* WHAT IS EXPECTED: Copy out the text of the records below with each "Amity" renamed to "Summit", keeping everything else the same and leaving out the pictures.

* INPUT FOR THIS TASK:
=== Begin Enclosure ===

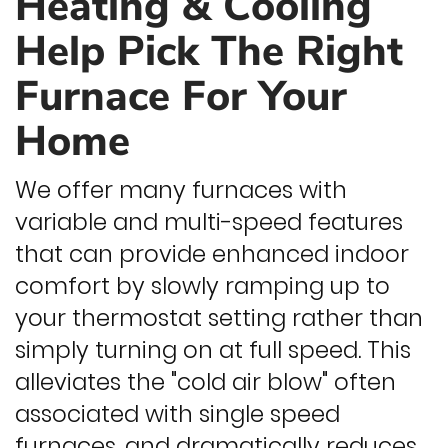
Heating & Cooling
Help Pick The Right
Furnace For Your
Home
We offer many furnaces with
variable and multi-speed features
that can provide enhanced indoor
comfort by slowly ramping up to
your thermostat setting rather than
simply turning on at full speed. This
alleviates the "cold air blow" often
associated with single speed
furnaces, and dramatically reduces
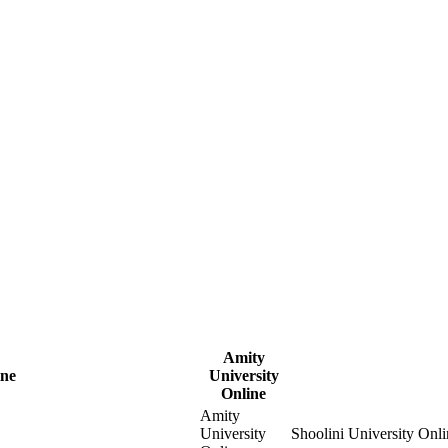
Amity
ine
University
Online
Amity
University
Shoolini University Onli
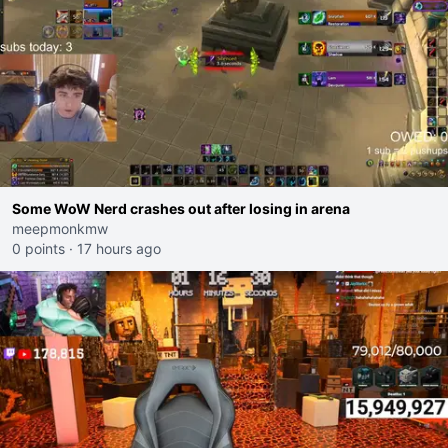
Some WoW Nerd crashes out after losing in arena
meepmonkmw
0 points
·
17 hours ago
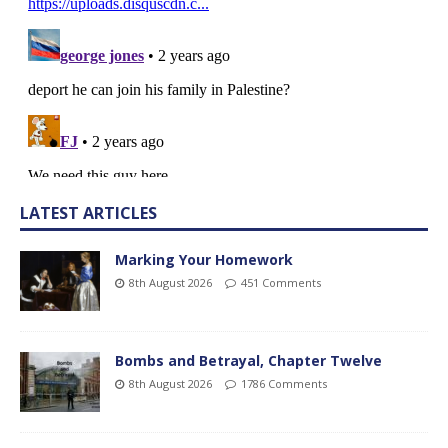
LATEST ARTICLES
Marking Your Homework
8th August 2026
451 Comments
Bombs and Betrayal, Chapter Twelve
8th August 2026
1786 Comments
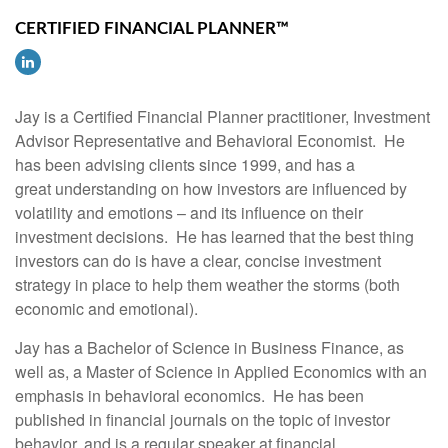
CERTIFIED FINANCIAL PLANNER™
Jay is a Certified Financial Planner practitioner, Investment
Advisor Representative and Behavioral Economist. He
has been advising clients since 1999, and has a
great understanding on how investors are influenced by
volatility and emotions – and its influence on their
investment decisions. He has learned that the best thing
investors can do is have a clear, concise investment
strategy in place to help them weather the storms (both
economic and emotional).
Jay has a Bachelor of Science in Business Finance, as
well as, a Master of Science in Applied Economics with an
emphasis in behavioral economics. He has been
published in financial journals on the topic of investor
behavior, and is a regular speaker at financial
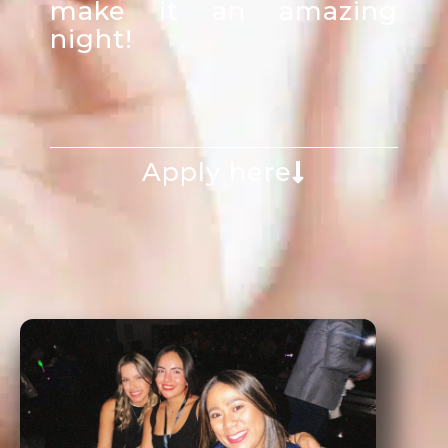
make it an amazing
night!
Apply here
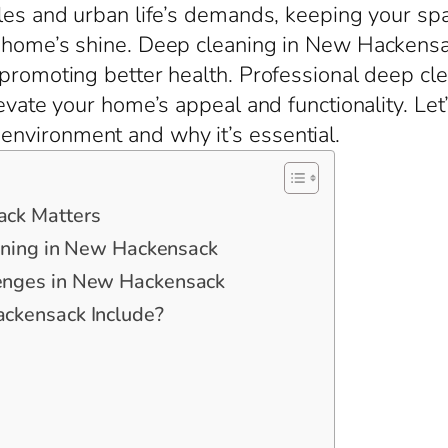
les and urban life’s demands, keeping your space
r home’s shine. Deep cleaning in New Hackens
 promoting better health. Professional deep c
elevate your home’s appeal and functionality. L
nvironment and why it’s essential.
ck Matters
aning in New Hackensack
enges in New Hackensack
ckensack Include?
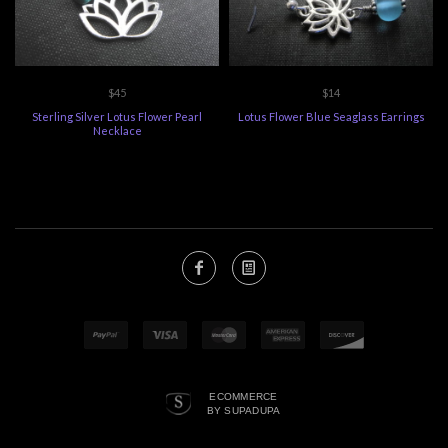
$45
$14
Sterling Silver Lotus Flower Pearl
Lotus Flower Blue Seaglass Earrings
Necklace
ECOMMERCE
BY SUPADUPA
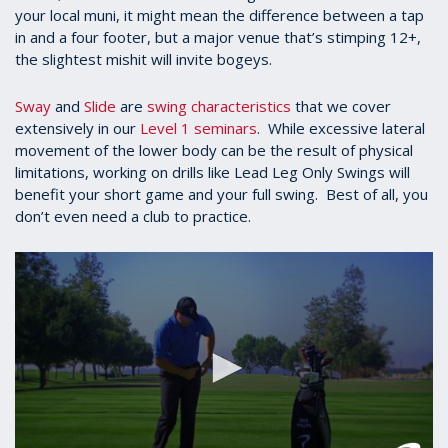
your local muni, it might mean the difference between a tap
in and a four footer, but a major venue that’s stimping 12+,
the slightest mishit will invite bogeys.
Sway
and
Slide
are
swing characteristics
that we cover
extensively in our
Level 1 seminars
. While excessive lateral
movement of the lower body can be the result of physical
limitations, working on drills like Lead Leg Only Swings will
benefit your short game and your full swing. Best of all, you
don’t even need a club to practice.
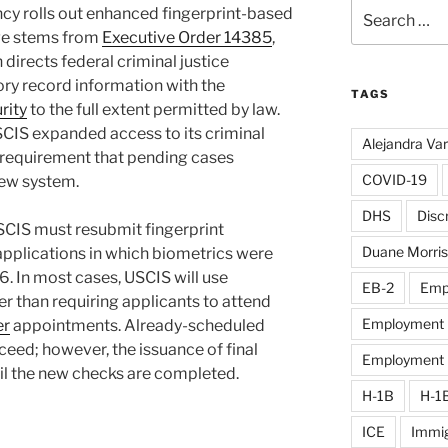
Search
ncy rolls out enhanced fingerprint-based
for:
ge stems from
Executive Order 14385
,
directs federal criminal justice
ory record information with the
TAGS
rity
to the full extent permitted by law.
CIS expanded access to its criminal
Alejandra Va
a requirement that pending cases
COVID-19
new system.
DHS
Disc
SCIS must resubmit fingerprint
Duane Morris
pplications in which biometrics were
6. In most cases, USCIS will use
EB-2
Emp
her than requiring applicants to attend
Employment D
er
appointments. Already-scheduled
ceed; however, the issuance of final
Employment El
til the new checks are completed.
H-1B
H-1
ICE
Immig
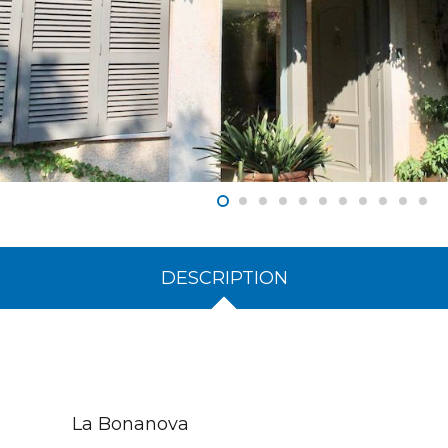
DESCRIPTION
La Bonanova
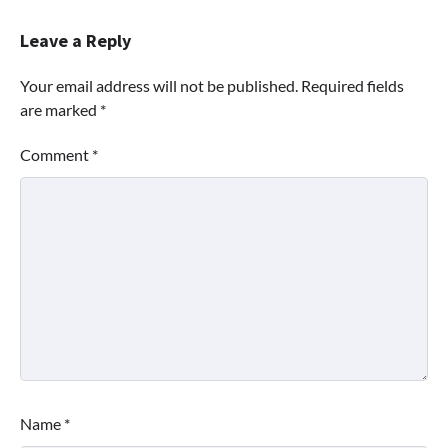
Leave a Reply
Your email address will not be published.
Required fields
are marked
*
Comment
*
Name
*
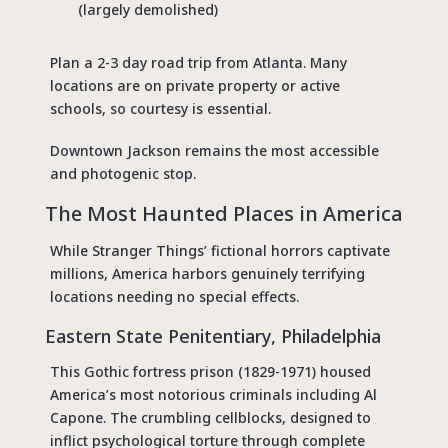
(largely demolished)
Plan a 2-3 day road trip from Atlanta. Many
locations are on private property or active
schools, so courtesy is essential.
Downtown Jackson remains the most accessible
and photogenic stop.
The Most Haunted Places in America
While Stranger Things’ fictional horrors captivate
millions, America harbors genuinely terrifying
locations needing no special effects.
Eastern State Penitentiary, Philadelphia
This Gothic fortress prison (1829-1971) housed
America’s most notorious criminals including Al
Capone. The crumbling cellblocks, designed to
inflict psychological torture through complete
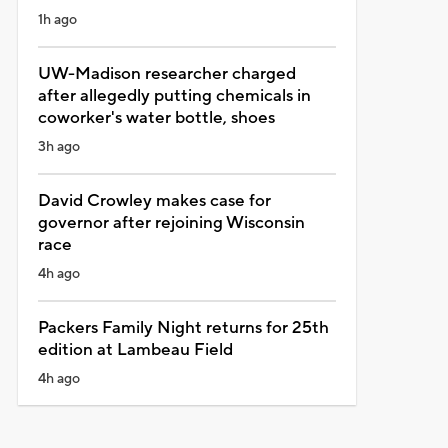
1h ago
UW-Madison researcher charged
after allegedly putting chemicals in
coworker's water bottle, shoes
3h ago
David Crowley makes case for
governor after rejoining Wisconsin
race
4h ago
Packers Family Night returns for 25th
edition at Lambeau Field
4h ago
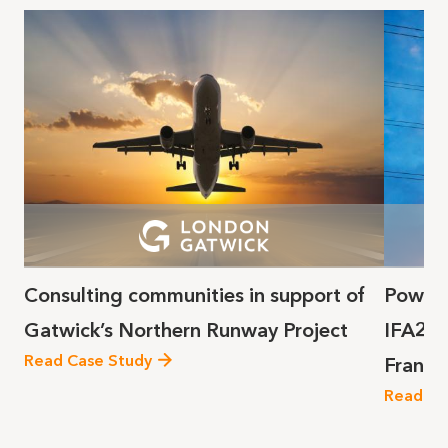
Consulting communities in support of
Poweri
Gatwick’s Northern Runway Project
IFA2 s
Read Case Study
France
Read Ca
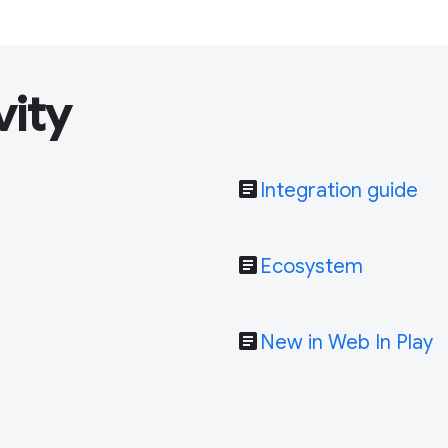
vity
article
Integration guide
article
Ecosystem
article
New in Web In Play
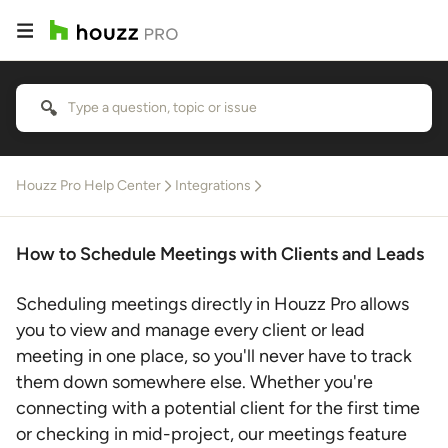
Houzz Pro Help Center
Integrations
How to Schedule Meetings with Clients and Leads
Scheduling meetings directly in Houzz Pro allows
you to view and manage every client or lead
meeting in one place, so you'll never have to track
them down somewhere else. Whether you're
connecting with a potential client for the first time
or checking in mid-project, our meetings feature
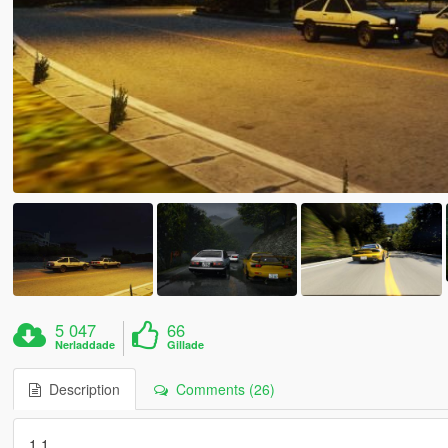
5 047
66
Nerladdade
Gillade
Description
Comments (26)
1.1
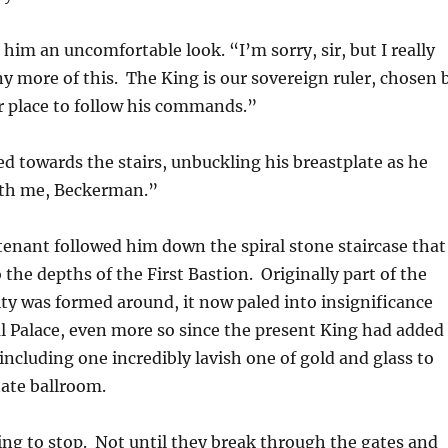
im an uncomfortable look. “I’m sorry, sir, but I really
any more of this. The King is our sovereign ruler, chosen 
ur place to follow his commands.”
 towards the stairs, unbuckling his breastplate as he
th me, Beckerman.”
enant followed him down the spiral stone staircase that
 the depths of the First Bastion. Originally part of the
city was formed around, it now paled into insignificance
l Palace, even more so since the present King had added
including one incredibly lavish one of gold and glass to
ate ballroom.
ng to stop. Not until they break through the gates and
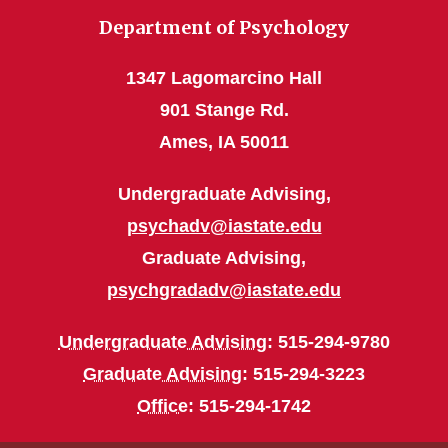
Department of Psychology
1347 Lagomarcino Hall
901 Stange Rd.
Ames, IA 50011
Undergraduate Advising,
psychadv@iastate.edu
Graduate Advising,
psychgradadv@iastate.edu
Undergraduate Advising
: 515-294-9780
Graduate Advising
: 515-294-3223
Office
: 515-294-1742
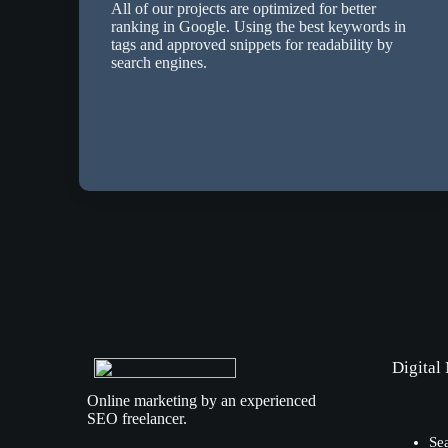
All of our projects are optimized for better
ranking in Google. Using the best keywords in
tags and approved snippets for readability by
search engines.
Digital
Online marketing by an experienced
SEO freelancer.
Se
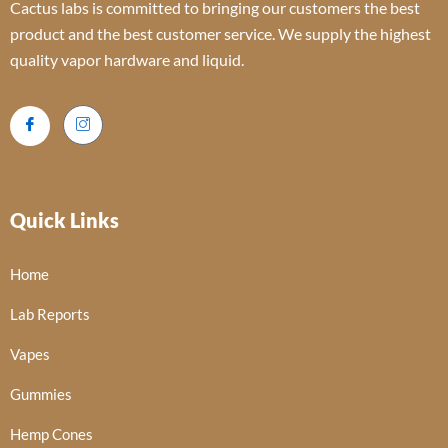
Cactus labs is committed to bringing our customers the best
product and the best customer service. We supply the highest
quality vapor hardware and liquid.
Quick Links
Home
Lab Reports
Vapes
Gummies
Hemp Cones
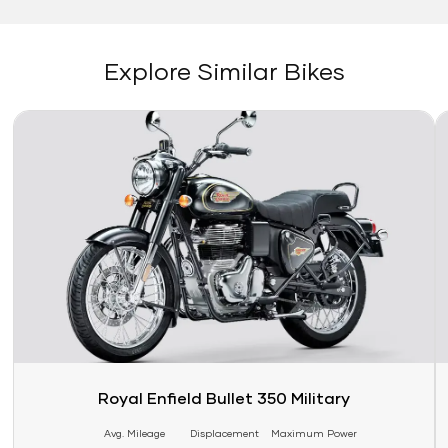
Explore Similar Bikes
Link
Li
Royal Enfield Bullet 350 Military
Avg. Mileage
Displacement
Maximum Power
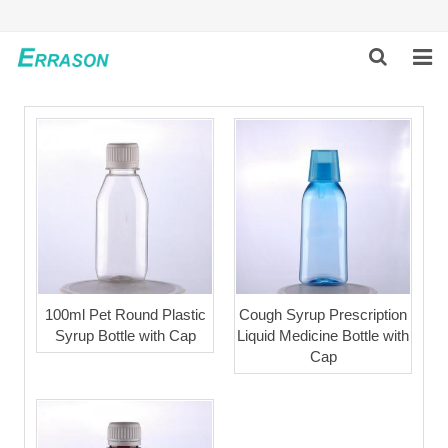
HOME
ABOUT US
PRODUCTS
NEWS
GLOBAL PARTNERS
100ml Pet Round Plastic
Cough Syrup Prescription
Syrup Bottle with Cap
Liquid Medicine Bottle with
SOLUTION
Cap
FEEDBACK
CONTACT US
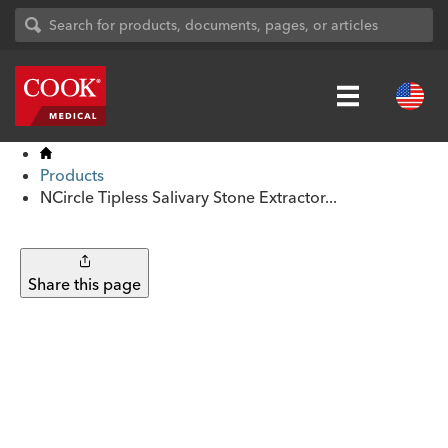
Products
NCircle Tipless Salivary Stone Extractor...
Share this page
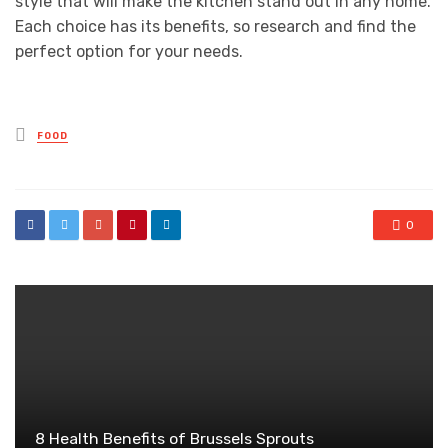
style that will make the kitchen stand out in any home.
Each choice has its benefits, so research and find the
perfect option for your needs.
Posted
FOOD
in
0
8 Health Benefits of Brussels Sprouts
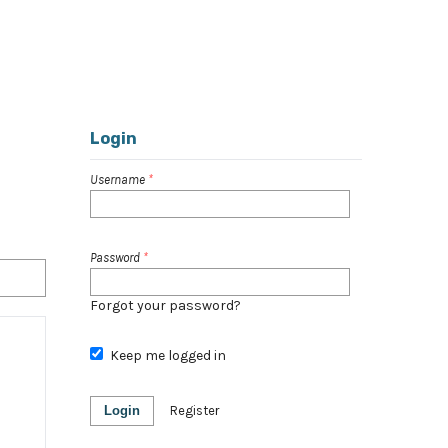
Register
Login
Login
Username
*
Password
*
Forgot your password?
Keep me logged in
Login
Register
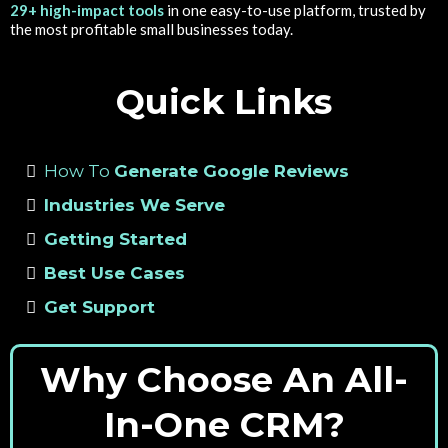
29+ high-impact tools
in one easy-to-use platform, trusted by
the most profitable small businesses today.
Quick Links
How To
Generate Google Reviews
Industries We Serve
Getting Started
Best Use Cases
Get Support
Why Choose An All-
In-One CRM?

=== End Enclosure ===

* RESULT OF THE TASK:
Heating & Cooling
Help Pick The Right
Furnace For Your
Home
We offer many furnaces with
variable and multi-speed features
that can provide enhanced indoor
comfort by slowly ramping up to
your thermostat setting rather than
simply turning on at full speed. This
alleviates the "cold air blow" often
associated with single speed
furnaces, and dramatically reduces
Summit
ine
University
Online
Summit
University
Shoolini University Onli
Some WoW Nerd crashes out after losing in arena
meepmonkmw
0 points
·
17 hours ago
LATEST ARTICLES
Marking Your Homework
8th August 2026
451 Comments
Bombs and Betrayal, Chapter Twelve
8th August 2026
1786 Comments
CERTIFIED FINANCIAL PLANNER™
Jay is a Certified Financial Planner practitioner, Investment
Advisor Representative and Behavioral Economist. He
has been advising clients since 1999, and has a
great understanding on how investors are influenced by
volatility and emotions – and its influence on their
investment decisions. He has learned that the best thing
investors can do is have a clear, concise investment
strategy in place to help them weather the storms (both
economic and emotional).
Jay has a Bachelor of Science in Business Finance, as
well as, a Master of Science in Applied Economics with an
emphasis in behavioral economics. He has been
published in financial journals on the topic of investor
behavior, and is a regular speaker at financial
make it an amazing
night!
Apply here
les and urban life’s demands, keeping your space
r home’s shine. Deep cleaning in New Hackens
 promoting better health. Professional deep c
elevate your home’s appeal and functionality. L
nvironment and why it’s essential.
ck Matters
aning in New Hackensack
enges in New Hackensack
ckensack Include?
$45
$14
Sterling Silver Lotus Flower Pearl
Lotus Flower Blue Seaglass Earrings
Necklace
ECOMMERCE
BY SUPADUPA
your local muni, it might mean the difference between a tap
in and a four footer, but a major venue that’s stimping 12+,
the slightest mishit will invite bogeys.
Sway
and
Slide
are
swing characteristics
that we cover
extensively in our
Level 1 seminars
. While excessive lateral
movement of the lower body can be the result of physical
limitations, working on drills like Lead Leg Only Swings will
benefit your short game and your full swing. Best of all, you
don’t even need a club to practice.
Search
ncy rolls out enhanced fingerprint-based
for:
ge stems from
Executive Order 14385
,
directs federal criminal justice
ory record information with the
TAGS
rity
to the full extent permitted by law.
CIS expanded access to its criminal
Alejandra Va
a requirement that pending cases
COVID-19
new system.
DHS
Disc
SCIS must resubmit fingerprint
Duane Morris
pplications in which biometrics were
6. In most cases, USCIS will use
EB-2
Emp
her than requiring applicants to attend
Employment D
er
appointments. Already-scheduled
ceed; however, the issuance of final
Employment El
til the new checks are completed.
H-1B
H-1
ICE
Immig
DESCRIPTION
La Bonanova
Leave a Reply
Your email address will not be published.
Required fields
are marked
*
Comment
*
Name
*
(largely demolished)
Plan a 2-3 day road trip from Atlanta. Many
locations are on private property or active
schools, so courtesy is essential.
Downtown Jackson remains the most accessible
and photogenic stop.
The Most Haunted Places in America
While Stranger Things’ fictional horrors captivate
millions, America harbors genuinely terrifying
locations needing no special effects.
Eastern State Penitentiary, Philadelphia
This Gothic fortress prison (1829-1971) housed
America’s most notorious criminals including Al
Capone. The crumbling cellblocks, designed to
inflict psychological torture through complete
1h ago
UW-Madison researcher charged
after allegedly putting chemicals in
coworker's water bottle, shoes
3h ago
David Crowley makes case for
governor after rejoining Wisconsin
race
4h ago
Packers Family Night returns for 25th
edition at Lambeau Field
4h ago
Consulting communities in support of
Poweri
Gatwick’s Northern Runway Project
IFA2 s
Read Case Study
France
Read Ca
vity
article
Integration guide
article
Ecosystem
article
New in Web In Play
Houzz Pro Help Center
Integrations
How to Schedule Meetings with Clients and Leads
Scheduling meetings directly in Houzz Pro allows
you to view and manage every client or lead
meeting in one place, so you'll never have to track
them down somewhere else. Whether you're
connecting with a potential client for the first time
or checking in mid-project, our meetings feature
5 047
66
Nerladdade
Gillade
Description
Comments (26)
1.1
im an uncomfortable look. “I’m sorry, sir, but I really
any more of this. The King is our sovereign ruler, chosen 
ur place to follow his commands.”
 towards the stairs, unbuckling his breastplate as he
th me, Beckerman.”
enant followed him down the spiral stone staircase that
 the depths of the First Bastion. Originally part of the
city was formed around, it now paled into insignificance
l Palace, even more so since the present King had added
including one incredibly lavish one of gold and glass to
ate ballroom.
ng to stop. Not until they break through the gates and
Department of Psychology
1347 Lagomarcino Hall
901 Stange Rd.
Ames, IA 50011
Undergraduate Advising,
psychadv@iastate.edu
Graduate Advising,
psychgradadv@iastate.edu
Undergraduate Advising
: 515-294-9780
Graduate Advising
: 515-294-3223
Office
: 515-294-1742
All of our projects are optimized for better
ranking in Google. Using the best keywords in
tags and approved snippets for readability by
search engines.
Digital
Online marketing by an experienced
SEO freelancer.
Se
Cactus labs is committed to bringing our customers the best
product and the best customer service. We supply the highest
quality vapor hardware and liquid.
Quick Links
Home
Lab Reports
Vapes
Gummies
Hemp Cones
Explore Similar Bikes
Link
Li
Royal Enfield Bullet 350 Military
Avg. Mileage
Displacement
Maximum Power
HOME
ABOUT US
PRODUCTS
NEWS
GLOBAL PARTNERS
100ml Pet Round Plastic
Cough Syrup Prescription
Syrup Bottle with Cap
Liquid Medicine Bottle with
SOLUTION
Cap
FEEDBACK
CONTACT US
Products
NCircle Tipless Salivary Stone Extractor...
Share this page
style that will make the kitchen stand out in any home.
Each choice has its benefits, so research and find the
perfect option for your needs.
Posted
FOOD
in
0
8 Health Benefits of Brussels Sprouts
Register
Login
Login
Username
*
Password
*
Forgot your password?
Keep me logged in
Login
Register
29+ high-impact tools
in one easy-to-use platform, trusted by
the most profitable small businesses today.
Quick Links
How To
Generate Google Reviews
Industries We Serve
Getting Started
Best Use Cases
Get Support
Why Choose An All-
In-One CRM?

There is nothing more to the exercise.